AMBITIOUS new plans to protect marine birdlife in the Solent area have been announced by the government.

Environment minister Rebecca Pow said new special protection areas, designated to protect rare and vulnerable seabirds from human activity, such as fishing or outdoor recreation, will be created in the waters surrounding the Isle of Wight.

The Solent is one of the most important regions in the country for birds, such as the common tern, for foraging and during the breeding season.

Ms Pow said: “The UK continues to be a world leader in cutting carbon emissions and pushing for greater protections for marine life around our coast and in the global ocean.
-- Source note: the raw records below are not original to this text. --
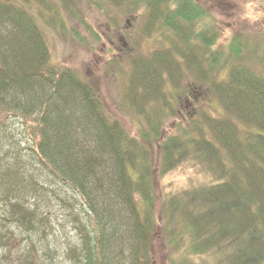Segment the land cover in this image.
Wrapping results in <instances>:
<instances>
[{
	"label": "trees",
	"instance_id": "trees-1",
	"mask_svg": "<svg viewBox=\"0 0 264 264\" xmlns=\"http://www.w3.org/2000/svg\"><path fill=\"white\" fill-rule=\"evenodd\" d=\"M21 1L53 9L56 0ZM64 2L70 6V0ZM118 3L143 10L147 26L172 34L168 47L131 60L126 97L151 127L150 134L143 129L142 137L158 138L163 173L192 155L214 174L166 199L172 230L176 222L183 223L173 235L181 231L185 240L188 231L190 237L185 254L172 264H264V74L243 63L239 37L217 47L219 31L210 24L214 18L194 0ZM32 11L0 0V108L36 117L38 129V136L29 137L33 145L27 143L21 154H4L0 146V246L5 253L0 264H47L54 257L52 234L30 202L42 194L50 176L58 195L66 193V202L76 199L84 209L76 247L82 249L81 264H153V151L107 114L93 80L71 67L53 66ZM185 75L199 81L188 79L189 95L200 101L213 95L225 112L201 111L194 133L180 123L177 134L165 136L163 116ZM10 156L11 166H3Z\"/></svg>",
	"mask_w": 264,
	"mask_h": 264
},
{
	"label": "rangeland",
	"instance_id": "rangeland-1",
	"mask_svg": "<svg viewBox=\"0 0 264 264\" xmlns=\"http://www.w3.org/2000/svg\"><path fill=\"white\" fill-rule=\"evenodd\" d=\"M14 1L33 10L50 47L53 66L71 67L80 75L93 80L107 114L121 120L129 133L147 143L153 151L151 185L156 228L151 245L152 262L172 264L185 254L190 237L188 231L184 232L185 240L181 239V231L176 237L173 235V231H179L183 223L176 222L175 229L172 230L173 225L169 222L170 208L166 199L184 194L193 184L212 180L214 174L208 169L204 170L205 167L199 165L192 155L187 160L176 162L173 169L163 173L165 160L158 138L142 137L143 129L151 130V127L143 123L145 118L131 106L126 97L128 79L133 74L132 58L138 55L148 56L168 47L171 44V32L147 26L143 10L119 5L118 0H70L69 7L64 0H56L53 1V9L44 8L42 4L35 2L27 7L21 0ZM194 1L214 18L210 24L219 31L217 47H226L234 36L239 37L244 43L241 58L243 63L264 74V0ZM189 78L199 84L194 77L185 75L181 81L182 86L173 89L170 111L167 116H163L161 125L165 136L177 134L180 123L194 133L195 122L200 119L201 111L212 115H222L225 112L213 95H206L204 101L193 94L189 95L184 87L189 85ZM199 106L203 107L198 109ZM15 107L20 108L17 104ZM8 113L9 111L0 108V128L2 126V132H5L3 143L0 144L3 146L1 151L3 153L5 150L4 154L6 151L21 154L27 143L29 146L33 145L29 139L31 133L38 136L36 117L24 118ZM201 124L204 125V122ZM12 161L11 156L7 157L3 166H11ZM50 177L44 186L41 183L44 187L42 194L34 195L30 200H34L33 208L43 216L47 233L52 234L50 251L54 257L47 264H81L82 256L79 253H82V249L76 247L81 244L84 209L76 199L70 198L66 202V193L58 195L53 189L58 184H51L54 179ZM137 200L140 207L144 208L140 195H137ZM177 217H182L179 211ZM175 239H178L176 245ZM1 249L0 246V257L5 254H2ZM208 260L212 261V258L209 257Z\"/></svg>",
	"mask_w": 264,
	"mask_h": 264
}]
</instances>
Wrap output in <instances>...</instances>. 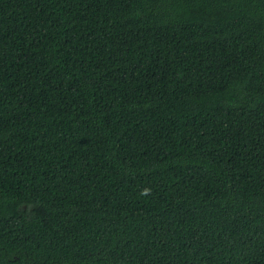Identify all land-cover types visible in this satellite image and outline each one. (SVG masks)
<instances>
[{"label": "trees", "instance_id": "trees-1", "mask_svg": "<svg viewBox=\"0 0 264 264\" xmlns=\"http://www.w3.org/2000/svg\"><path fill=\"white\" fill-rule=\"evenodd\" d=\"M0 264H264V0H0Z\"/></svg>", "mask_w": 264, "mask_h": 264}, {"label": "bare ground", "instance_id": "bare-ground-1", "mask_svg": "<svg viewBox=\"0 0 264 264\" xmlns=\"http://www.w3.org/2000/svg\"><path fill=\"white\" fill-rule=\"evenodd\" d=\"M89 120V119H88ZM51 166V165H50ZM35 253V252H34Z\"/></svg>", "mask_w": 264, "mask_h": 264}]
</instances>
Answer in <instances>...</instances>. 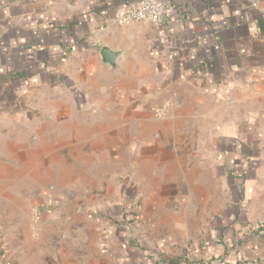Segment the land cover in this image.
<instances>
[{
	"label": "crops",
	"instance_id": "1",
	"mask_svg": "<svg viewBox=\"0 0 264 264\" xmlns=\"http://www.w3.org/2000/svg\"><path fill=\"white\" fill-rule=\"evenodd\" d=\"M136 1L0 0V264H264V0Z\"/></svg>",
	"mask_w": 264,
	"mask_h": 264
},
{
	"label": "built area",
	"instance_id": "2",
	"mask_svg": "<svg viewBox=\"0 0 264 264\" xmlns=\"http://www.w3.org/2000/svg\"><path fill=\"white\" fill-rule=\"evenodd\" d=\"M165 16L164 6L161 0H137L126 4L120 12L114 15V21L118 25L132 23H149L158 25L162 23ZM169 103L152 107L153 115L156 118L164 117L168 114ZM31 229L36 231L37 224L40 222V211L36 206L31 208ZM189 264H228L221 258L193 259Z\"/></svg>",
	"mask_w": 264,
	"mask_h": 264
},
{
	"label": "rangeland",
	"instance_id": "3",
	"mask_svg": "<svg viewBox=\"0 0 264 264\" xmlns=\"http://www.w3.org/2000/svg\"><path fill=\"white\" fill-rule=\"evenodd\" d=\"M11 206L4 201H0V239L6 240L11 234L8 231L10 225H23L26 223V201H19L15 203V215H9L7 208Z\"/></svg>",
	"mask_w": 264,
	"mask_h": 264
},
{
	"label": "water",
	"instance_id": "4",
	"mask_svg": "<svg viewBox=\"0 0 264 264\" xmlns=\"http://www.w3.org/2000/svg\"><path fill=\"white\" fill-rule=\"evenodd\" d=\"M102 54H103L104 58L107 59V61H109V62L111 61L113 54H111L108 50H106V49L103 50Z\"/></svg>",
	"mask_w": 264,
	"mask_h": 264
}]
</instances>
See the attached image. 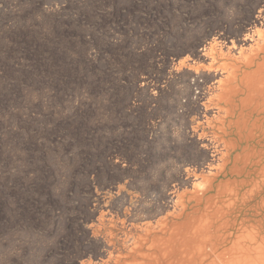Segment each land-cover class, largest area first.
Segmentation results:
<instances>
[{
	"label": "rangeland",
	"instance_id": "obj_1",
	"mask_svg": "<svg viewBox=\"0 0 264 264\" xmlns=\"http://www.w3.org/2000/svg\"><path fill=\"white\" fill-rule=\"evenodd\" d=\"M62 1L0 0V264H79L103 203L139 205L155 156L143 139L162 112L152 95L161 86L166 104L176 99L158 59L169 61L174 37H197L205 18L231 9L64 0L65 11H52ZM195 2L204 14L189 22ZM180 22L188 30L177 35Z\"/></svg>",
	"mask_w": 264,
	"mask_h": 264
},
{
	"label": "bare ground",
	"instance_id": "obj_2",
	"mask_svg": "<svg viewBox=\"0 0 264 264\" xmlns=\"http://www.w3.org/2000/svg\"><path fill=\"white\" fill-rule=\"evenodd\" d=\"M226 1L227 15L205 18L190 40L171 37L169 61L158 59L176 99L166 104L161 86L152 95L162 112L141 147L149 155L155 145L144 197L103 203L79 264H264V0ZM187 12L194 21L204 7Z\"/></svg>",
	"mask_w": 264,
	"mask_h": 264
}]
</instances>
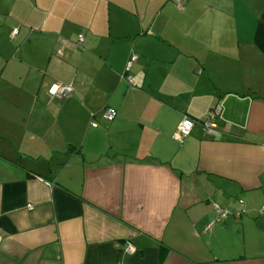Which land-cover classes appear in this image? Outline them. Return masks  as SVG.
Segmentation results:
<instances>
[{
	"label": "crops",
	"instance_id": "1",
	"mask_svg": "<svg viewBox=\"0 0 264 264\" xmlns=\"http://www.w3.org/2000/svg\"><path fill=\"white\" fill-rule=\"evenodd\" d=\"M0 264H264V0H0Z\"/></svg>",
	"mask_w": 264,
	"mask_h": 264
},
{
	"label": "built area",
	"instance_id": "2",
	"mask_svg": "<svg viewBox=\"0 0 264 264\" xmlns=\"http://www.w3.org/2000/svg\"><path fill=\"white\" fill-rule=\"evenodd\" d=\"M175 1L179 3L180 0H175ZM16 32H17V29L15 28V29H13L11 35H14ZM77 38H78L77 39L78 42L83 41L82 35H78ZM135 59H136V55L134 53H131L129 55L127 61H126V64H125V68H124L123 73H127L126 80L128 81V83L132 82V78L128 74V71L130 69L131 63ZM122 76L123 75H121V77ZM72 92H73L72 84H64V83H60V82H56V83L51 84L47 90V93L50 97H55L57 99H62L63 97L71 94ZM218 113H219V107L215 106L209 110L205 119L200 121V124L204 130V134L211 136L217 130V123H216L215 119H216V116L218 115ZM102 115H103L104 119L111 121L115 118L116 111L111 107H106L103 110ZM197 122L198 121L188 117L187 115H183L181 117V119L179 120V123L176 127V131L173 134V138L175 140L181 141L183 138H185L190 133L192 127ZM213 208H214L215 215H216L215 221H219V220L223 221L226 218V216L230 213V211H228L225 208L220 207L218 204H213ZM208 227H210V225H208ZM125 249L127 252H130V253L134 251V247L129 242H126Z\"/></svg>",
	"mask_w": 264,
	"mask_h": 264
},
{
	"label": "trees",
	"instance_id": "3",
	"mask_svg": "<svg viewBox=\"0 0 264 264\" xmlns=\"http://www.w3.org/2000/svg\"><path fill=\"white\" fill-rule=\"evenodd\" d=\"M122 75H123L122 78H124V79L126 80V75H127V73H122ZM126 81H127V80H126ZM127 82H128V81H127ZM67 96H68V95H67ZM65 97H66V96H65ZM65 97H63V98H65ZM63 98H62V99H63ZM113 109H114V108H113ZM114 110H115V109H114Z\"/></svg>",
	"mask_w": 264,
	"mask_h": 264
}]
</instances>
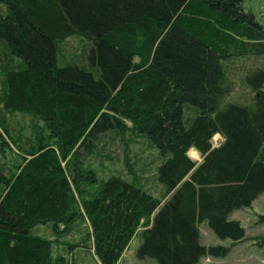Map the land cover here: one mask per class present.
I'll return each instance as SVG.
<instances>
[{
    "label": "trees",
    "instance_id": "obj_1",
    "mask_svg": "<svg viewBox=\"0 0 264 264\" xmlns=\"http://www.w3.org/2000/svg\"><path fill=\"white\" fill-rule=\"evenodd\" d=\"M0 4V264H77L55 241L118 264L143 222L139 255L160 264L228 256L205 223L246 239L233 214L264 194L262 15L246 0ZM72 37L87 46L62 60ZM119 145L123 168L89 165ZM134 145L154 158L134 167Z\"/></svg>",
    "mask_w": 264,
    "mask_h": 264
},
{
    "label": "rangeland",
    "instance_id": "obj_2",
    "mask_svg": "<svg viewBox=\"0 0 264 264\" xmlns=\"http://www.w3.org/2000/svg\"><path fill=\"white\" fill-rule=\"evenodd\" d=\"M246 3L247 8L254 9V12H257L258 16L262 15L261 17H264V0H246ZM1 6L5 7L6 9V5L4 6L0 4V8ZM86 44V41L84 42L81 38H69L61 44V59L65 61L71 60L76 54L80 52L82 53V51H84L85 47L87 46ZM253 63L254 62H252V60H249L246 62V64H244L245 69H243V67L241 68L244 71H247L250 69ZM236 88V97L240 96L241 99H244L246 101L250 99L251 90L244 88L241 83H238ZM222 141L223 138L221 135H216L213 138L214 146H219ZM124 147V145L108 146L107 148H105L104 153L99 154V152H97V156L99 157H91L92 162L90 161L91 164L89 165L92 166V168L98 165L101 169L100 171H103L104 168L98 164L101 163L99 159L103 158V163L101 164L106 165L107 175H110L112 171H116L117 169L120 170L121 168H123V161H120V159L125 156ZM132 148L133 152L127 153V159L134 163V167L139 166L136 163L142 164L143 162H148L149 160H152L154 158L151 156V154L144 153V151L139 149L141 148V146L139 145H134L132 146ZM137 151H140V153H142L141 157L136 154ZM189 156L195 161H202L200 152L194 148L189 151ZM262 214H264V194L261 195L251 207L238 210L233 214V218L240 220L242 225L247 230L246 239L235 244H233L230 240H220L219 238H216L209 226L206 223L203 224L201 226V233L202 242L204 244H220L226 247H231V251L229 255L224 258L206 256L201 259L199 264H264V241L262 239V236H264V225L258 223L259 217ZM143 224L138 229L137 233L131 241L129 248L125 251L118 264H160L153 258H143L139 255V250L144 243L142 231L145 228ZM35 230L41 235L43 234L46 237L48 236L55 239V237L51 235V231L48 227H46V225H39L35 228ZM40 231L43 233H40ZM91 249H79L76 251H72L70 250V248H68L67 245L65 246V244L63 245V243L55 241L53 251L54 256L65 255L68 258L77 259V264H95L94 260L92 259L93 257L91 256L92 254H90L89 252Z\"/></svg>",
    "mask_w": 264,
    "mask_h": 264
},
{
    "label": "bare ground",
    "instance_id": "obj_3",
    "mask_svg": "<svg viewBox=\"0 0 264 264\" xmlns=\"http://www.w3.org/2000/svg\"><path fill=\"white\" fill-rule=\"evenodd\" d=\"M199 156V155H198ZM195 157H197V156H195Z\"/></svg>",
    "mask_w": 264,
    "mask_h": 264
}]
</instances>
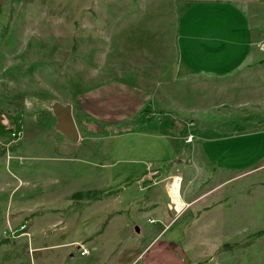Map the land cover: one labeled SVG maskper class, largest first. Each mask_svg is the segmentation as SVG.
Here are the masks:
<instances>
[{
	"label": "rangeland",
	"instance_id": "obj_1",
	"mask_svg": "<svg viewBox=\"0 0 264 264\" xmlns=\"http://www.w3.org/2000/svg\"><path fill=\"white\" fill-rule=\"evenodd\" d=\"M145 1L0 0V116L6 113L16 117L21 131L18 139L7 134L0 136V264H80L84 256L78 248L81 242L75 246L69 243L80 241L77 238L82 230L63 229L62 232L60 222L50 231L48 219L58 215L63 221L71 215L79 216L84 208L78 202L65 199L51 205L43 196L47 189L63 186L69 180L65 185L68 189L82 187L88 179L84 170L92 167L91 162L102 170L104 187H109L110 192L115 190V195L106 198L105 207L96 209L102 210L104 217L100 228L108 222L109 211H122L119 232L107 231L101 247L123 252V264H182L185 248L172 244L166 248L167 242L172 238L178 245L185 228L195 221L193 217L203 204H209L210 210H200L199 214L210 219L201 222L199 232L206 233L205 244L210 243V247L200 256L204 259L202 264H264V169L254 170L264 161V144L246 139L236 141L245 148L229 153L225 149L227 153L218 159L225 169L220 178L209 181H205L211 174L207 164L195 159L198 177L188 188L177 163L186 161L183 157L188 156L189 146L178 144L172 149L169 139L155 136L160 134L157 131L150 130L143 137L127 120L114 123V96L105 94L100 98L104 89L101 86L111 80L110 57L117 39V35H111V26L118 19H126L127 13H139ZM190 6L192 9L184 21L191 23L194 17L206 16L207 8L204 11L202 8L210 4L195 0ZM226 8L235 11L227 23L241 24L236 13L241 12L238 6L232 4ZM260 19L264 24V0ZM235 46L229 44L230 49ZM236 63L237 57L231 55L223 66ZM238 69L216 73L231 75L213 80L216 87L232 81L230 88H234L236 100L227 99L233 94L229 88L226 94L217 93L215 98L219 101L214 106L207 103V117L200 119L201 126L212 120L227 121L220 123L222 127L209 129L211 133L246 134L264 129V109L248 105L240 108L243 103L235 91L239 83ZM117 71L115 65V74ZM123 74H127L126 70ZM181 93L179 88L178 96ZM97 96L99 112L90 107H95ZM199 97L200 106L193 112L202 110L206 95ZM247 98L252 96L247 94ZM173 100L176 102V97ZM54 102L71 105L80 131L95 132L101 128L100 135L95 134L96 139L78 145L71 154L65 152L52 141L55 136L63 135L55 128ZM244 110L245 119L239 114ZM169 122L168 125L176 127L173 116ZM178 132L179 128L173 133ZM184 137L187 142L193 139L191 133H185ZM170 165L172 172L163 180ZM154 170L159 173L145 177ZM174 180L179 182L178 192L188 189L191 197L206 194L192 206L183 202V208L178 211L170 193L169 197L163 190L161 196L158 194V189L168 183L167 189H173ZM151 185L154 186L145 188ZM154 200L158 204L153 205ZM169 221L164 230L170 229L168 233L163 232L154 246L155 242L143 251L152 236ZM23 225L26 228L21 232L18 229ZM9 229L19 233L18 237L5 238L3 232ZM223 242L225 245H221Z\"/></svg>",
	"mask_w": 264,
	"mask_h": 264
},
{
	"label": "crops",
	"instance_id": "obj_2",
	"mask_svg": "<svg viewBox=\"0 0 264 264\" xmlns=\"http://www.w3.org/2000/svg\"><path fill=\"white\" fill-rule=\"evenodd\" d=\"M194 1L150 0L149 6L146 7V0L145 6H141L139 13H127L128 17L126 19L114 21L111 26V35L112 37L117 35V39L114 41L116 45L114 44L110 57L113 66H111V80L101 86L104 89H102L103 94L100 96V98H103L105 94L114 96L112 100L114 123H122L127 120L130 123L129 126L138 128L143 137H147L150 130L157 131L160 134L155 136L169 139L168 144L172 149L178 144L182 147L189 146L188 156L183 157L186 161L177 163V166H180L178 170L181 171L182 180L189 184L188 188L193 185L194 179L198 177L197 161H194L195 159L207 164V169L211 174L205 181H209L213 177L220 178L223 168L225 169L218 160L223 154L245 148L236 141L246 139L250 143L257 142L259 144L262 142L264 144V129H257L246 134H227L224 132L221 134L211 133L209 129L222 127L220 123L227 121L212 120L204 127L200 125V121H203L200 119L207 117L205 112L207 103L211 102L214 106L219 101L215 98L217 93L226 94L232 82L221 83L223 85L216 87L213 81L215 78H226L231 75L216 73L230 71L235 68H239L240 73L237 76L238 89L235 88L240 96L239 102L243 103L240 108H246L248 105L250 107H261V110L264 109V24L260 19L263 16V0H202L210 4V6L202 8L203 11L207 8V15L194 17V21L190 23L189 20H184L185 17H188L192 9L190 5ZM232 4L238 6L241 11L236 12L241 24L233 21V24L231 21L227 23L228 20H231V15L235 11L226 7L231 8ZM119 12L118 10L117 14L120 16L121 13ZM230 43L236 46L230 49ZM236 53H238L237 56ZM231 55L237 57L238 63L231 67L223 66L225 61L230 60ZM115 65L118 66L117 74H115ZM124 70L127 74H123ZM179 88H182V93L178 96ZM233 89L230 88L229 93L232 92L233 94L227 97L230 101L236 100ZM95 91L97 95L98 88ZM247 94L251 95L252 98L248 99ZM204 95H206L205 98ZM199 96L204 98L203 103H201L202 110L193 112L192 110L195 107L200 106ZM90 97L86 95V98L90 99ZM174 97H176V102L173 100ZM126 101H128L127 104ZM95 102V107L93 105L90 107L95 108V112H99V96L96 97ZM124 106H126L125 109L119 112V109ZM183 112L186 115H182ZM239 114L243 115L245 119V110L239 112ZM171 116L175 121V128L168 125ZM184 124L187 126H184ZM78 126L79 140L75 142L76 144H73L70 139L63 135L55 136L52 141L63 147L65 152L71 154L79 147L78 145H82L86 140L96 139L94 134H86L85 132V135L82 134L83 132L80 131L81 129ZM178 128L179 132L174 134L173 132H177ZM185 133L193 135L190 142L185 141ZM148 136L152 135L149 134ZM225 149H227V152H225ZM235 155L237 154L235 153ZM262 156L264 158V151ZM90 164L92 167L84 170V176L88 179L83 182L82 187H77L78 189L74 190L68 189L65 185L70 183L71 180H69L63 186L47 189L46 196H43V198L50 200L51 205H53L54 203H60L63 199L70 201V196L77 190H99L98 188L104 187L101 182L102 170L97 169L96 164L92 162ZM171 167L170 165L165 170L163 180L169 178L168 175L172 172ZM154 169H157V167ZM262 169H264V161L254 170L261 171ZM155 173L159 172L155 170L148 172L145 177ZM168 184L163 186L162 189H158L159 196H161L163 190L169 197L167 193ZM154 185L145 188L150 189ZM105 187L101 190L109 188ZM111 192L110 196L99 201H75L84 208L80 211L79 216L71 215L63 221L58 218V215L48 219L50 231L55 229L57 223L60 222H62V232L63 229L67 231L82 230L77 238L80 241L69 243L75 246L76 243L81 242V246L88 250V254L81 256L80 264H118V262L123 264L122 260L125 255L123 252L101 247V240L105 233L109 230L119 232L123 222L120 219L122 211L113 209L108 212L110 218L106 225L100 228L104 222V217L100 213L102 210L96 211V209L105 207L106 198L115 195V190H111ZM187 192H189L188 189L179 192L180 200L191 204V206L206 194L205 192L198 197H191L188 196ZM156 201H152L153 205L158 204ZM168 204L170 203L168 202ZM208 205L203 204L197 209L196 217H193L195 221L187 225L183 238L178 245H176V240L171 241L172 238L167 242L166 248H170V244L180 246L181 249L185 248L182 264H202V261H204V259H200V256L206 251L207 247H210V243L205 244L204 238H207V235L199 232V230L201 229V222H206L210 218L207 216L201 217L202 214H199V212L200 210L202 212L210 210ZM169 209L172 208L169 207ZM170 222L165 223L164 227L152 236L143 251L149 245L155 242L154 246L159 241L160 238L158 237L170 225ZM169 230L167 229L164 235ZM18 234L14 233V239L18 237ZM225 243L223 242L221 245H225Z\"/></svg>",
	"mask_w": 264,
	"mask_h": 264
},
{
	"label": "trees",
	"instance_id": "obj_3",
	"mask_svg": "<svg viewBox=\"0 0 264 264\" xmlns=\"http://www.w3.org/2000/svg\"><path fill=\"white\" fill-rule=\"evenodd\" d=\"M84 130H86V129H84ZM20 132H21L20 127L18 125V121H17L16 117L9 115V114H6V113L0 116V136H4L7 134L11 137L12 133L15 135L19 134V136H20ZM83 132H85L86 134L100 135V133L98 131H95V132L83 131ZM103 133H104V131H103ZM1 153H2V151H0V154ZM111 194H112V192H110L109 190L77 191V192H74L70 196V202L71 201L72 202L81 201V200H86V201H90V202L99 201V200H101L107 196H110ZM50 207H52V206H50ZM48 210H50V209H48ZM3 242H5V241H3Z\"/></svg>",
	"mask_w": 264,
	"mask_h": 264
},
{
	"label": "water",
	"instance_id": "obj_4",
	"mask_svg": "<svg viewBox=\"0 0 264 264\" xmlns=\"http://www.w3.org/2000/svg\"><path fill=\"white\" fill-rule=\"evenodd\" d=\"M67 55L68 53H66V56ZM52 111L56 118V130L66 136L68 139L75 142L78 141L79 132L72 114L71 105L54 102L52 105ZM97 131L101 133L102 129L98 128ZM136 231L138 232V228H136Z\"/></svg>",
	"mask_w": 264,
	"mask_h": 264
},
{
	"label": "bare ground",
	"instance_id": "obj_5",
	"mask_svg": "<svg viewBox=\"0 0 264 264\" xmlns=\"http://www.w3.org/2000/svg\"><path fill=\"white\" fill-rule=\"evenodd\" d=\"M178 186H179V182L174 180L173 189H170V190L167 189V192H168V194L170 193V195L172 196V200L175 203V209L178 210V211H180L183 208L184 204H183V201L180 200L179 192L177 190L178 189ZM21 227L18 230H20L22 232L23 229H21ZM15 232L16 231H13V234H12L11 237H13V235H14ZM86 254H88V250L83 255H86Z\"/></svg>",
	"mask_w": 264,
	"mask_h": 264
},
{
	"label": "built area",
	"instance_id": "obj_6",
	"mask_svg": "<svg viewBox=\"0 0 264 264\" xmlns=\"http://www.w3.org/2000/svg\"><path fill=\"white\" fill-rule=\"evenodd\" d=\"M11 136H12L13 138H18L19 134L15 135V134L12 133ZM24 228H25V226L23 225V226L21 227V229H24ZM4 233H5V232H4ZM12 234H13V230H10V229H9V231H8V235L12 236ZM86 252H87V250L84 249V248H82V249L80 250V253H81V254H85Z\"/></svg>",
	"mask_w": 264,
	"mask_h": 264
}]
</instances>
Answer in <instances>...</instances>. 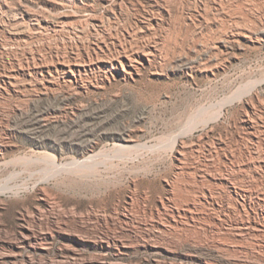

“As the devastating impacts of climate change are only too visible, it is vital we take decisive steps now that make a real difference to help protect our wildlife and allow vulnerable species to recover.

“We have already protected important nesting sites for seabirds, such as the little tern, and these new and additional protections to their feeding grounds, together with the development of a new strategy to protect our seabirds, will help the coastal environment recover, develop and, importantly, thrive.”

Welcoming the news, Isle of Wight MP Bob Seely said: "The coastal waters around the Island provide some unique and important habitat for the UK seabird population which is of global importance.

"I welcome this news that provides additional protection for them.

“Yet again we have earned another environmental designation that both highlights the Island’s wonderful ecology and provides much-needed protection for our wildlife.”

Martin Harper, director of global conservation at the Royal Society for the Protection of Birds, said: “Many seabird species are declining at an alarming rate, both globally and across the UK.

"We welcome today’s announcement by the government to reverse these declines through a comprehensive Seabird Conservation Strategy.

“It will be a first step in tackling this growing problem and is something that the RSPB has been calling for. We look forward to working with the UK Government to make sure that these islands remain globally important for seabirds.”